-- Extracted page text data --
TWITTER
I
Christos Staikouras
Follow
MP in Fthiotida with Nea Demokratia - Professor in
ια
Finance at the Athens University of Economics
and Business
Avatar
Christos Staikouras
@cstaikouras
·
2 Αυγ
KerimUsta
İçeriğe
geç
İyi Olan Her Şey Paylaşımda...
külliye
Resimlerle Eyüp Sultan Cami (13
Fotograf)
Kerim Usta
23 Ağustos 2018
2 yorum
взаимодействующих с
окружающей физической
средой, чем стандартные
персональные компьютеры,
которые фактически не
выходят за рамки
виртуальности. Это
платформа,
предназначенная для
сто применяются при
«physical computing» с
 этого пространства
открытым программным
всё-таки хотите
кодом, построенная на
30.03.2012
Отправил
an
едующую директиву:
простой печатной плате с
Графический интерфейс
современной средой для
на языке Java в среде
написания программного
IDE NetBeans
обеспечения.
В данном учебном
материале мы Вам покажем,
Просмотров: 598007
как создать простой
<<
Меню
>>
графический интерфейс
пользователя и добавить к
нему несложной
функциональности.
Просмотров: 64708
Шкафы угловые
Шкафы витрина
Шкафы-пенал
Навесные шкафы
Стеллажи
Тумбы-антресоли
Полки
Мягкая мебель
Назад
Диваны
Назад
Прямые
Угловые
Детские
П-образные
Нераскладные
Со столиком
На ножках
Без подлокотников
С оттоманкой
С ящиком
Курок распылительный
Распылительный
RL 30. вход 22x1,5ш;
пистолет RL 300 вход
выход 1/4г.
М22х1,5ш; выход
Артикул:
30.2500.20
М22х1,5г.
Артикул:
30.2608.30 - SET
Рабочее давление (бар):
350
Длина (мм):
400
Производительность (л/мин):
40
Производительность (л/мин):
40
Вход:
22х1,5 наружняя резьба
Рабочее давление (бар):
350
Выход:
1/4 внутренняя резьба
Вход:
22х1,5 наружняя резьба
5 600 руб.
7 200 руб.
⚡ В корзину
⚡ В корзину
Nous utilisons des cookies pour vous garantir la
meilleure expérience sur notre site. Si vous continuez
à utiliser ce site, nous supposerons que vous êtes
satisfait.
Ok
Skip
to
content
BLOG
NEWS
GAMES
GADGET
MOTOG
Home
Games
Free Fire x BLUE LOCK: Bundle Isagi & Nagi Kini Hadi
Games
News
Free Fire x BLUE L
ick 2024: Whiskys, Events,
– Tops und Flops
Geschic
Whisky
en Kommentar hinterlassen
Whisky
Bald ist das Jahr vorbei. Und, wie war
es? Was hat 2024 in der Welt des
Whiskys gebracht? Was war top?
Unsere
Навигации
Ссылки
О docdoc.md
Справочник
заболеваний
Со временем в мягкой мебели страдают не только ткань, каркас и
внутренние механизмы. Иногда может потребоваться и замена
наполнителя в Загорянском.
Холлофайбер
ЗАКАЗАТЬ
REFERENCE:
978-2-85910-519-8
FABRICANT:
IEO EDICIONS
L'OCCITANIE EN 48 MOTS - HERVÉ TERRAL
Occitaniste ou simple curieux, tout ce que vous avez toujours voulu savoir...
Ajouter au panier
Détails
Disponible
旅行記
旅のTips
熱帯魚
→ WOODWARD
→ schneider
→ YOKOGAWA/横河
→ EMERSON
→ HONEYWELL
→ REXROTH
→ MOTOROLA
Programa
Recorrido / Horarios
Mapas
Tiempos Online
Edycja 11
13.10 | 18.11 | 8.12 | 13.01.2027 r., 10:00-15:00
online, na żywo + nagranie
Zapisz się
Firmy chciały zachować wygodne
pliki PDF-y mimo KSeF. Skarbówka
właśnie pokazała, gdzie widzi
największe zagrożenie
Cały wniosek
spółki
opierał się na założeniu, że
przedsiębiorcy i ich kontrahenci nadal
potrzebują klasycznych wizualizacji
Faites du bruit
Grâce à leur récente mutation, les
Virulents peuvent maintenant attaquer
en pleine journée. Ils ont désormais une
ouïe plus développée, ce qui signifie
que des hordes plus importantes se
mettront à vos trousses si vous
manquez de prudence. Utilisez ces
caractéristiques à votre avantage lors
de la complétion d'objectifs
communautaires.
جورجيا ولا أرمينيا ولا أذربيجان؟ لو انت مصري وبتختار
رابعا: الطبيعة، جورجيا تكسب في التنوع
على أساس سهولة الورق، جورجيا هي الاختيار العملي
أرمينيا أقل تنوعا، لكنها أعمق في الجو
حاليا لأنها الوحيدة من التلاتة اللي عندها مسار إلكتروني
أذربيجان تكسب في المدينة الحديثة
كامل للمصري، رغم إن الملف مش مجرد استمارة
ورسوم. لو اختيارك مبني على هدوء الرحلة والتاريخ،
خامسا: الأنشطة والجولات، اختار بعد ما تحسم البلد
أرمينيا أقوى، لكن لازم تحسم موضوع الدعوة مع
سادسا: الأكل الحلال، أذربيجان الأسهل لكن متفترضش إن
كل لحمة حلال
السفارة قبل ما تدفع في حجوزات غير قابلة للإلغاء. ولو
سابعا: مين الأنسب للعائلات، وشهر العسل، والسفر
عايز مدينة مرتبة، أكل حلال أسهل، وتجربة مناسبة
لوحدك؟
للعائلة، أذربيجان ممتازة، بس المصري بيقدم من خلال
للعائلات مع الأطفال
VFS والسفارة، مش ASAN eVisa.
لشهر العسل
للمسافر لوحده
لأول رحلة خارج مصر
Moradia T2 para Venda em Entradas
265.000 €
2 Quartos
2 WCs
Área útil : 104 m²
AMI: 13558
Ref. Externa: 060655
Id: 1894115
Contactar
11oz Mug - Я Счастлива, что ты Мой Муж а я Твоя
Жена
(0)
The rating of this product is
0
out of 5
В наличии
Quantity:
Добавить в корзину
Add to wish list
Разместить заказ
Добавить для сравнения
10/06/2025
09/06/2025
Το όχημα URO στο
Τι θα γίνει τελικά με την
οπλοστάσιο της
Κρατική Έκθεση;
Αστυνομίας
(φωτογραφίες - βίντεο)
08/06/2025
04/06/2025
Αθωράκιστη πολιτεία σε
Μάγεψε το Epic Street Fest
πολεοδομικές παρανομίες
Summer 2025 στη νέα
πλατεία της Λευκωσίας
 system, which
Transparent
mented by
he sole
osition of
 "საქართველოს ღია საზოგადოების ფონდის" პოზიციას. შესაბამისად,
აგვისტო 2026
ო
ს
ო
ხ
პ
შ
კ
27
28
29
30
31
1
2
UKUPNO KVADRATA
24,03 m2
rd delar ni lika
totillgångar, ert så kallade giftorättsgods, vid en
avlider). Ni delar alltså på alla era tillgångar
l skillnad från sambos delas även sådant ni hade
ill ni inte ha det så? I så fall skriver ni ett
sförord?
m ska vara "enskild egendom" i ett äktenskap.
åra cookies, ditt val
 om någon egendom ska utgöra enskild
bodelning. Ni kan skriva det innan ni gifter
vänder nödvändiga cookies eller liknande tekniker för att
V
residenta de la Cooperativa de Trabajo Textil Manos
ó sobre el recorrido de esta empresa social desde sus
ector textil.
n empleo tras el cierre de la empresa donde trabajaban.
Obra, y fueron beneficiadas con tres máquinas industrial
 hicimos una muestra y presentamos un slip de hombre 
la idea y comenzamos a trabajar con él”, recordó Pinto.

-- Task directions --
Reproduce the entries above in full, swapping every instance of "Christos Staikouras" for "C. Staikouras" and leaving all other text unchanged.

-- Written solution --
TWITTER
I
C. Staikouras
Follow
MP in Fthiotida with Nea Demokratia - Professor in
ια
Finance at the Athens University of Economics
and Business
Avatar
C. Staikouras
@cstaikouras
·
2 Αυγ
KerimUsta
İçeriğe
geç
İyi Olan Her Şey Paylaşımda...
külliye
Resimlerle Eyüp Sultan Cami (13
Fotograf)
Kerim Usta
23 Ağustos 2018
2 yorum
взаимодействующих с
окружающей физической
средой, чем стандартные
персональные компьютеры,
которые фактически не
выходят за рамки
виртуальности. Это
платформа,
предназначенная для
сто применяются при
«physical computing» с
 этого пространства
открытым программным
всё-таки хотите
кодом, построенная на
30.03.2012
Отправил
an
едующую директиву:
простой печатной плате с
Графический интерфейс
современной средой для
на языке Java в среде
написания программного
IDE NetBeans
обеспечения.
В данном учебном
материале мы Вам покажем,
Просмотров: 598007
как создать простой
<<
Меню
>>
графический интерфейс
пользователя и добавить к
нему несложной
функциональности.
Просмотров: 64708
Шкафы угловые
Шкафы витрина
Шкафы-пенал
Навесные шкафы
Стеллажи
Тумбы-антресоли
Полки
Мягкая мебель
Назад
Диваны
Назад
Прямые
Угловые
Детские
П-образные
Нераскладные
Со столиком
На ножках
Без подлокотников
С оттоманкой
С ящиком
Курок распылительный
Распылительный
RL 30. вход 22x1,5ш;
пистолет RL 300 вход
выход 1/4г.
М22х1,5ш; выход
Артикул:
30.2500.20
М22х1,5г.
Артикул:
30.2608.30 - SET
Рабочее давление (бар):
350
Длина (мм):
400
Производительность (л/мин):
40
Производительность (л/мин):
40
Вход:
22х1,5 наружняя резьба
Рабочее давление (бар):
350
Выход:
1/4 внутренняя резьба
Вход:
22х1,5 наружняя резьба
5 600 руб.
7 200 руб.
⚡ В корзину
⚡ В корзину
Nous utilisons des cookies pour vous garantir la
meilleure expérience sur notre site. Si vous continuez
à utiliser ce site, nous supposerons que vous êtes
satisfait.
Ok
Skip
to
content
BLOG
NEWS
GAMES
GADGET
MOTOG
Home
Games
Free Fire x BLUE LOCK: Bundle Isagi & Nagi Kini Hadi
Games
News
Free Fire x BLUE L
ick 2024: Whiskys, Events,
– Tops und Flops
Geschic
Whisky
en Kommentar hinterlassen
Whisky
Bald ist das Jahr vorbei. Und, wie war
es? Was hat 2024 in der Welt des
Whiskys gebracht? Was war top?
Unsere
Навигации
Ссылки
О docdoc.md
Справочник
заболеваний
Со временем в мягкой мебели страдают не только ткань, каркас и
внутренние механизмы. Иногда может потребоваться и замена
наполнителя в Загорянском.
Холлофайбер
ЗАКАЗАТЬ
REFERENCE:
978-2-85910-519-8
FABRICANT:
IEO EDICIONS
L'OCCITANIE EN 48 MOTS - HERVÉ TERRAL
Occitaniste ou simple curieux, tout ce que vous avez toujours voulu savoir...
Ajouter au panier
Détails
Disponible
旅行記
旅のTips
熱帯魚
→ WOODWARD
→ schneider
→ YOKOGAWA/横河
→ EMERSON
→ HONEYWELL
→ REXROTH
→ MOTOROLA
Programa
Recorrido / Horarios
Mapas
Tiempos Online
Edycja 11
13.10 | 18.11 | 8.12 | 13.01.2027 r., 10:00-15:00
online, na żywo + nagranie
Zapisz się
Firmy chciały zachować wygodne
pliki PDF-y mimo KSeF. Skarbówka
właśnie pokazała, gdzie widzi
największe zagrożenie
Cały wniosek
spółki
opierał się na założeniu, że
przedsiębiorcy i ich kontrahenci nadal
potrzebują klasycznych wizualizacji
Faites du bruit
Grâce à leur récente mutation, les
Virulents peuvent maintenant attaquer
en pleine journée. Ils ont désormais une
ouïe plus développée, ce qui signifie
que des hordes plus importantes se
mettront à vos trousses si vous
manquez de prudence. Utilisez ces
caractéristiques à votre avantage lors
de la complétion d'objectifs
communautaires.
جورجيا ولا أرمينيا ولا أذربيجان؟ لو انت مصري وبتختار
رابعا: الطبيعة، جورجيا تكسب في التنوع
على أساس سهولة الورق، جورجيا هي الاختيار العملي
أرمينيا أقل تنوعا، لكنها أعمق في الجو
حاليا لأنها الوحيدة من التلاتة اللي عندها مسار إلكتروني
أذربيجان تكسب في المدينة الحديثة
كامل للمصري، رغم إن الملف مش مجرد استمارة
ورسوم. لو اختيارك مبني على هدوء الرحلة والتاريخ،
خامسا: الأنشطة والجولات، اختار بعد ما تحسم البلد
أرمينيا أقوى، لكن لازم تحسم موضوع الدعوة مع
سادسا: الأكل الحلال، أذربيجان الأسهل لكن متفترضش إن
كل لحمة حلال
السفارة قبل ما تدفع في حجوزات غير قابلة للإلغاء. ولو
سابعا: مين الأنسب للعائلات، وشهر العسل، والسفر
عايز مدينة مرتبة، أكل حلال أسهل، وتجربة مناسبة
لوحدك؟
للعائلة، أذربيجان ممتازة، بس المصري بيقدم من خلال
للعائلات مع الأطفال
VFS والسفارة، مش ASAN eVisa.
لشهر العسل
للمسافر لوحده
لأول رحلة خارج مصر
Moradia T2 para Venda em Entradas
265.000 €
2 Quartos
2 WCs
Área útil : 104 m²
AMI: 13558
Ref. Externa: 060655
Id: 1894115
Contactar
11oz Mug - Я Счастлива, что ты Мой Муж а я Твоя
Жена
(0)
The rating of this product is
0
out of 5
В наличии
Quantity:
Добавить в корзину
Add to wish list
Разместить заказ
Добавить для сравнения
10/06/2025
09/06/2025
Το όχημα URO στο
Τι θα γίνει τελικά με την
οπλοστάσιο της
Κρατική Έκθεση;
Αστυνομίας
(φωτογραφίες - βίντεο)
08/06/2025
04/06/2025
Αθωράκιστη πολιτεία σε
Μάγεψε το Epic Street Fest
πολεοδομικές παρανομίες
Summer 2025 στη νέα
πλατεία της Λευκωσίας
 system, which
Transparent
mented by
he sole
osition of
 "საქართველოს ღია საზოგადოების ფონდის" პოზიციას. შესაბამისად,
აგვისტო 2026
ო
ს
ო
ხ
პ
შ
კ
27
28
29
30
31
1
2
UKUPNO KVADRATA
24,03 m2
rd delar ni lika
totillgångar, ert så kallade giftorättsgods, vid en
avlider). Ni delar alltså på alla era tillgångar
l skillnad från sambos delas även sådant ni hade
ill ni inte ha det så? I så fall skriver ni ett
sförord?
m ska vara "enskild egendom" i ett äktenskap.
åra cookies, ditt val
 om någon egendom ska utgöra enskild
bodelning. Ni kan skriva det innan ni gifter
vänder nödvändiga cookies eller liknande tekniker för att
V
residenta de la Cooperativa de Trabajo Textil Manos
ó sobre el recorrido de esta empresa social desde sus
ector textil.
n empleo tras el cierre de la empresa donde trabajaban.
Obra, y fueron beneficiadas con tres máquinas industrial
 hicimos una muestra y presentamos un slip de hombre 
la idea y comenzamos a trabajar con él”, recordó Pinto.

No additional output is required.